Esta nueva gripe será oficialmente una pandemia, pero con ese término la OMS se limita a describir la rapidez y el número de los contagios, no la gravedad de la enfermedad. Es natural y conveniente que estemos prevenidos ante una gripe sobre cuyas consecuencias para la salud sabemos poco y cuyo alcance y gravedad real es aún un enigma. Pero que haya personas que mueran por este virus no debería llevarnos a concluir que sea excepcionalmente preocupante. Aproximadamente medio millón de personas mueren todos los años de gripe en el mundo sin que esa enfermedad nos quite el sueño.
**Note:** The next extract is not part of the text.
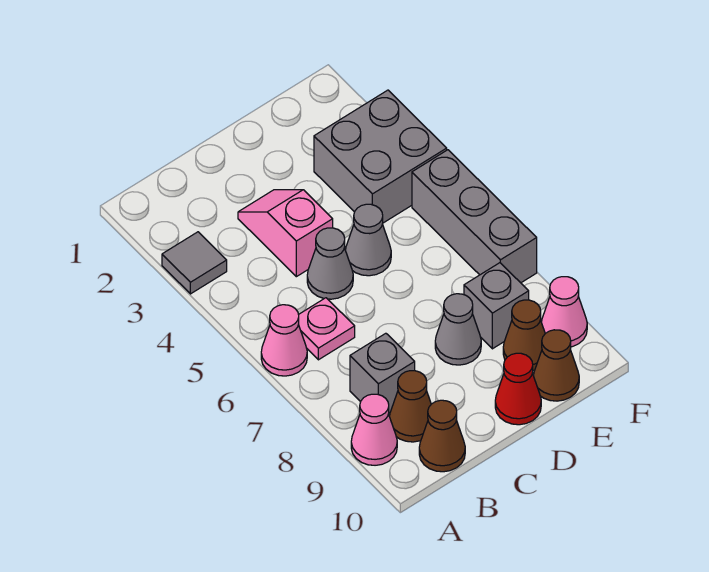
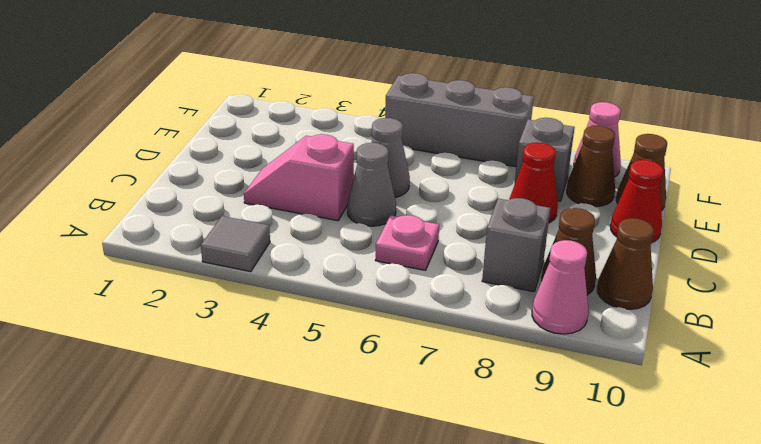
pink cone A6 level 1 -> none
grey cone D8 level 1 -> red cone D8 level 1
grey brick E3:F4 level 1 -> none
Y las consecuencias de dejarse llevar por el pánico también pueden ser muy graves para muchas personas.

El Banco Mundial estudió los efectos económicos de la gripe aviar en el segundo trimestre de 2003, por la que fallecieron alrededor de 800 personas, y estimó unas pérdidas para las economías asiáticas de 200.000 millones de dólares sólo durante el periodo estudiado, pérdidas que presumiblemente hayan sido mucho mayores a lo largo del tiempo. La causa no estuvo en las muertes en sí, sino en las consecuencias de que la gente intentara evitar el contagio. Los sectores afectados incluyeron el turístico, el del transporte colectivo o el comercial. México, un país que está luchando por sacar de la pobreza a su población, podría recibir un impacto aún mayor de esta crisis.

Es una tentación, cuando se reflexiona sobre las consecuencias económicas de un evento de este tipo, concluir que merece la pena las vidas que se salven por muy alto que sea el coste. La pérdida de cualquier vida es una tragedia, pero en esto como en tantas otras cosas hay que hacer caso a Bastiat cuando advertía sobre que en ocasiones los beneficios visibles ocultan unos costes mucho mayores que no son tan fácilmente observables.

Que México sea más pobre significa que tendrá peores hospitales y menos personal sanitario para atender a su población, peores transportes para que la gente pueda llegar a los centros de salud y que sus casas estarán menos protegidas frente a desastres naturales. En definitiva, costará vidas. Pero no serán muertes que podamos asociar a una causa tan clara como es un virus, de modo que se tenderá a ignorarlas. Pero no deberíamos. Una cosa es que se tomen precauciones ahora, cuando aún no se conoce el alcance de la crisis. Pero si se acabara confirmando que la enfermedad no se diferencia sustancialmente en gravedad y capacidad de contagio de la gripe común no deberíamos añadir más castigo del que ya ha supuesto esta epidemia.